Land Rover B100e-64 Jun 2026
Based on your diagnosis, here are the fixes.
: This code may often be stored even without an active fault; if the infotainment system is working normally, it can often be ignored. Diagnostic Steps
The B100E-64 code is most commonly reported on the following platforms: land rover b100e-64
Non-standard propulsion. In 1986, that meant one of three things: gas turbine, hydrogen cell, or something nuclear. But Land Rover had experimented with gas turbines in the 1970s (the gas turbine powered “Road Rover”) and abandoned them. Hydrogen was too volatile. Nuclear… too absurd.

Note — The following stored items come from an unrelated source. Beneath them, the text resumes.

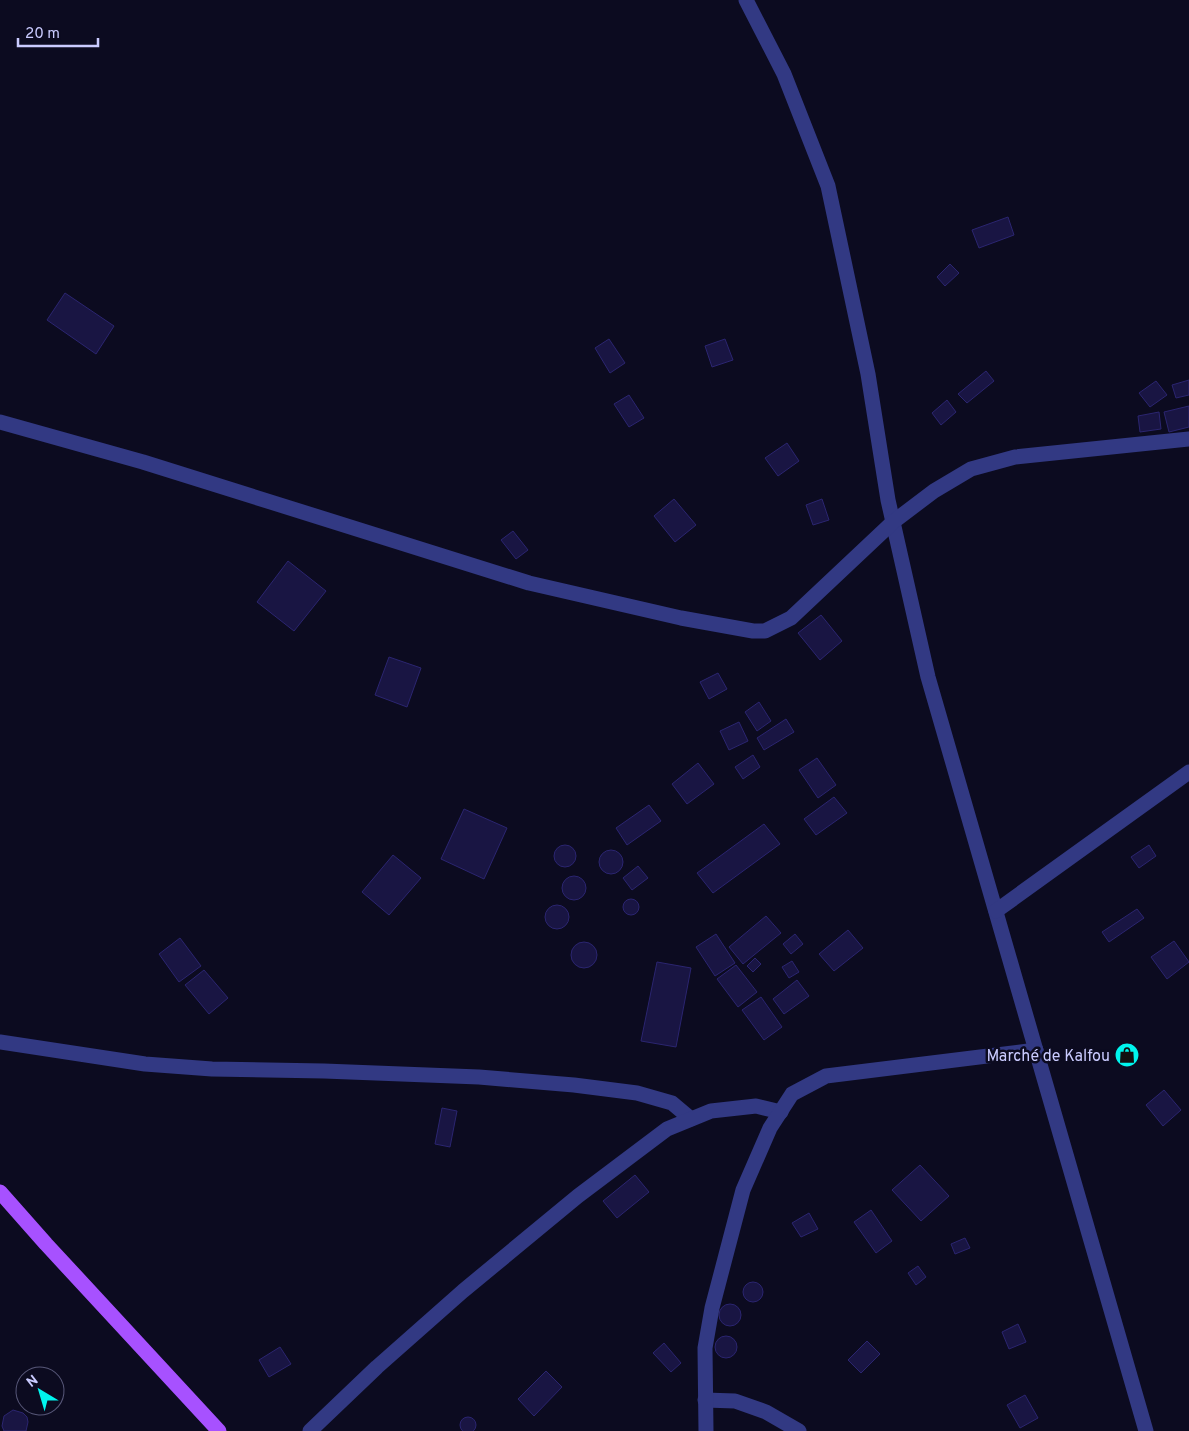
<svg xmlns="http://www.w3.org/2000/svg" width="1189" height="1431" viewBox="0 0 1189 1431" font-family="Overpass,sans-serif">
	<rect width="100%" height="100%" fill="#0c0b20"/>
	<!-- building -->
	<g fill="#191543" stroke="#2b2570">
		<polygon points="1008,217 1014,235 979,248 972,230"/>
		<polygon points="950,264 959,273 945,286 937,277"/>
		<polygon points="65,293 114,326 96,354 47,320"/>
		<polygon points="609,339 625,363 610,373 595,348"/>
		<polygon points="725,339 733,360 712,367 705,346"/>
		<polygon points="986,371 994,381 967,403 958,394"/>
		<polygon points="1189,380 1189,395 1176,398 1172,385"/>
		<polygon points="1156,381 1167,395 1150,407 1139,393"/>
		<polygon points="629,395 644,418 629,427 614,404"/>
		<polygon points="947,400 956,412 941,425 932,413"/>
		<polygon points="1189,406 1189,427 1169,432 1164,412"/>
		<polygon points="1159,412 1161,429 1140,432 1138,416"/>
		<polygon points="787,443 799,461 778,476 765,458"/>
		<polygon points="674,499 696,525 675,542 654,516"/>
		<polygon points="822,499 829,520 813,525 806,505"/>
		<polygon points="513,531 528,550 516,559 501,540"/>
		<polygon points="288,561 326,591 294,631 257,602"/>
		<polygon points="821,615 842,641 820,660 798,633"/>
		<polygon points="389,657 421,668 407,707 375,695"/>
		<polygon points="718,673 727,689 709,699 700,682"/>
		<polygon points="759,702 771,721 757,731 745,712"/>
		<polygon points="786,719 794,732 764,750 757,738"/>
		<polygon points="739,722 748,741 729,750 720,731"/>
		<polygon points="753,755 760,767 743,779 735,767"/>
		<polygon points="817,758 836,785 818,798 799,770"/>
		<polygon points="698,763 714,784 687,804 672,784"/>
		<polygon points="834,797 847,813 816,835 804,819"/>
		<polygon points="649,805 661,821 627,845 616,828"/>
		<polygon points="464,809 507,828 484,879 441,859"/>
		<polygon points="764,824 780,844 713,893 697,873"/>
		<polygon points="1149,845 1156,856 1139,868 1131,857"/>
		<circle cx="565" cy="856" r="11"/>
		<circle cx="611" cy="862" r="12"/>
		<polygon points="393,855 421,878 389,915 362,892"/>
		<polygon points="638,866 648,878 632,890 623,878"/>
		<circle cx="574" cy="888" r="12"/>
		<circle cx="631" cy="907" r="8"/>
		<circle cx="557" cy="917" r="12"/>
		<polygon points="1137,909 1144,918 1109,942 1102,932"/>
		<polygon points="766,916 781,933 743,964 729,947"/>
		<polygon points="848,930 863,948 834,971 819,954"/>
		<polygon points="716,934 735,963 715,976 696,947"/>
		<polygon points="795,934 803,944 791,954 783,944"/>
		<polygon points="180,938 201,966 179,982 159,954"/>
		<polygon points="1174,941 1189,962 1167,979 1151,957"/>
		<circle cx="584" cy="955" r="13"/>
		<polygon points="755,958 761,964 753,972 747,966"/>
		<polygon points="792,961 799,972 789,978 782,967"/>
		<polygon points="657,962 691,968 676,1047 641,1041"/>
		<polygon points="736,965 757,992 738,1007 717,979"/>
		<polygon points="204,970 228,998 209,1014 185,985"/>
		<polygon points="797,980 809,996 784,1014 773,999"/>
		<polygon points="761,997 782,1027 764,1040 742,1010"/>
		<polygon points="1164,1090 1181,1110 1163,1126 1146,1105"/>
		<polygon points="442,1108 457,1111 450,1147 435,1144"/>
		<polygon points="920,1165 949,1196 921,1221 892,1190"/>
		<polygon points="635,1175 649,1192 617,1218 603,1201"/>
		<polygon points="871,1210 892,1241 876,1253 854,1222"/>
		<polygon points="809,1213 818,1229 801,1237 792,1223"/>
		<polygon points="965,1238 970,1248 955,1254 951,1244"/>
		<polygon points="918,1266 926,1277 916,1285 908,1273"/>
		<circle cx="753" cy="1292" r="10"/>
		<circle cx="730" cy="1315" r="11"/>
		<polygon points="1018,1324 1026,1342 1009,1349 1002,1332"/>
		<circle cx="726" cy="1347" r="11"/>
		<polygon points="867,1341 880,1354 861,1373 848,1360"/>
		<polygon points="664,1343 681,1363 671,1372 653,1353"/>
		<polygon points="280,1347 291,1364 269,1377 259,1360"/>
		<polygon points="546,1371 562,1387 534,1416 518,1399"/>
		<polygon points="1025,1395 1038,1418 1020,1428 1007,1405"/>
		<polygon points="13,1410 23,1413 27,1417 28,1422 26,1431 4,1431 2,1426 4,1416"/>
		<circle cx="468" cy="1425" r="8"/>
	</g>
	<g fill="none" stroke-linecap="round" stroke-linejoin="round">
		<!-- minor -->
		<g stroke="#323983" stroke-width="15">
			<polyline points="746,0 784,74 828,186 868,374 888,500 928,677 1146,1431"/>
			<polyline points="0,422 143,462 529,583 681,618 753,631 765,631 791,618 893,522 934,491 971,469 1015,457 1189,439"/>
			<polyline points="996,911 1189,772"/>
			<polyline points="0,1042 145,1064 212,1069 324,1071 479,1077 574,1085 637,1093 672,1103 691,1119"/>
			<polyline points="705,1400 735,1401 766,1412 799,1431"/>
			<polyline points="310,1431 377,1367 463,1291 578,1196 667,1129 711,1111 756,1106 781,1112"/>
			<polyline points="706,1431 705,1348 712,1308 743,1190 770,1128 792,1094 826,1076 1036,1050"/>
		</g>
		<!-- major -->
		<polyline stroke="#a751ff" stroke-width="15" points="0,1192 46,1244 219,1431"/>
	</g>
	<!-- icons -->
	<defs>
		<symbol id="shop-disc" viewBox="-11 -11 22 22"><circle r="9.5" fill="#00f5ee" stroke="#0c0b20"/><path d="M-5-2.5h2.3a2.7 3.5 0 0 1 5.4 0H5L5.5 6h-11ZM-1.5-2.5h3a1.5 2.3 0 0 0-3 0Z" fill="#111"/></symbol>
	</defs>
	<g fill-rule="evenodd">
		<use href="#shop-disc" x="1113" y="1041" width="28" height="28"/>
	</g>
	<g text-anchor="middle" stroke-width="5" stroke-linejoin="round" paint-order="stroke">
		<!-- poi labels -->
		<g font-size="16" fill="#cacbff" stroke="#0c0b20" text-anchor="end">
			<text x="1110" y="1061">Marché de Kalfou</text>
		</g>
	</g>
	<!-- north arrow -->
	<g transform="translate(40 1391) rotate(322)"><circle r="24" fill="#0c0b20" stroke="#585879"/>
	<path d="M0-4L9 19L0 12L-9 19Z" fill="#00f5ee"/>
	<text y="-8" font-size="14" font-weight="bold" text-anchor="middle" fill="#cacbff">N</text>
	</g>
	<!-- scale -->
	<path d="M18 38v8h80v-8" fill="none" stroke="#cacbff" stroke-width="2.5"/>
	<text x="25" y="38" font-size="15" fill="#cacbff" stroke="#0c0b20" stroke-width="4" paint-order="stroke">20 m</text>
</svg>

Your Land Rover’s central computer (often the PCM or BCM) has asked the alternator to charge the battery at a specific voltage or current. The alternator has responded with a signal that violates logical parameters—for example, reporting it is charging at 15V when the engine is off, or failing to ramp up voltage when heavy electrical loads are active. Based on your diagnosis, here are the fixes
To fix this code permanently, you need to understand why it triggers. Here are the most common root causes, ranked from most to least likely.
: Occasionally, the software in the infotainment system requires an update to better interpret the video signal timing. Diagnosis and Resolution In 1986, that meant one of three things:
“It wasn’t a Land Rover. Not really. It was a shell. Underneath, the chassis was reinforced with a boron alloy they stole from submarine blueprints. The engine bay had no engine. Instead, there was a sealed cylinder about the size of a beer keg. Wrapped in lead. Hummed when active. They told us it was a ‘thermal resonance cell’—turned ambient heat into kinetic energy. No fuel. No exhaust. Just… go.”